Graphique 5 : xxx; Graphique 6 : xxx

L’impact exagéré de la politique budgétaire à l’extrémité inférieure de la fourchette des taux d’intérêt est un effet bien connu. La politique budgétaire devient ainsi un outil beaucoup plus puissant lorsqu’il s’agit d’amortir les chocs économiques négatifs dans ces circonstances. Cet outil peut être très utile quand il faut une énorme puissance de feu pour relancer une économie léthargique ou faire baisser l’inflation. Il peut aussi causer des problèmes lorsque l’aide offerte est trop considérable, qu’elle se rapporte à l’ampleur de l’aide budgétaire ou à sa durée. C’est vraiment ce qui s’est produit au Canada. Les dépenses réelles de l’État ont augmenté beaucoup plus rapidement que le PIB réel depuis la fin de 2019 (graphique 1). Le surcroît de la consommation de l’État n’avait rien de passager. Par contre, les transferts pandémiques ont été temporaires, mais extrêmement importants et sont restés en place trop longtemps.
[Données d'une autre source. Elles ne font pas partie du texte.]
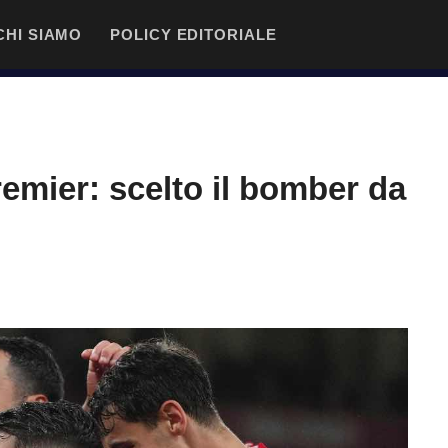
CHI SIAMO
POLICY EDITORIALE
remier: scelto il bomber da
Il ne fait aucun doute, dans notre esprit, que la politique budgétaire a compliqué la tâche des décideurs monétaires au Canada. Les taux d’intérêt sont substantiellement plus élevés qu’ils l’auraient été si, à tous les paliers de gouvernement, les dépenses de consommation de l’État étaient restées fixes par rapport au PIB. Ceci dit, la taille de la population canadienne a explosé dans les dernières années. De concert avec le vieillissement de la population, les besoins en services gouvernementaux ont progressé spectaculairement. Une partie de la hausse des dépenses était inévitable et souhaitée. On peut se demander dans quelle mesure cette hausse est justifiable; or, il ne fait aucun doute que la hausse des taux d’intérêt est une conséquence de cette augmentation.

Dans l’ensemble, nos résultats laissent entendre que la politique budgétaire a été mal calibrée depuis le début de la pandémie du point de vue de la gestion de l’inflation. Tous les paliers de gouvernement en sont responsables, ce qui ne veut pas dire qu’il faut absoudre la Banque du Canada de sa responsabilité dans le contexte actuel des taux d’intérêt. Nous continuons de penser que certaines erreurs ont été commises du point de vue monétaire; or, les erreurs les plus importantes paraissent imputables aux administrations budgétaires. Littéralement, nous ne pouvons pas du tout nous permettre de commettre les mêmes erreurs dans les prochains budgets.

1 Cette hypothèse se répercute sur la chronologie de l’évolution de la posture de la politique monétaire, mais non sur la hausse des taux dans l’ensemble.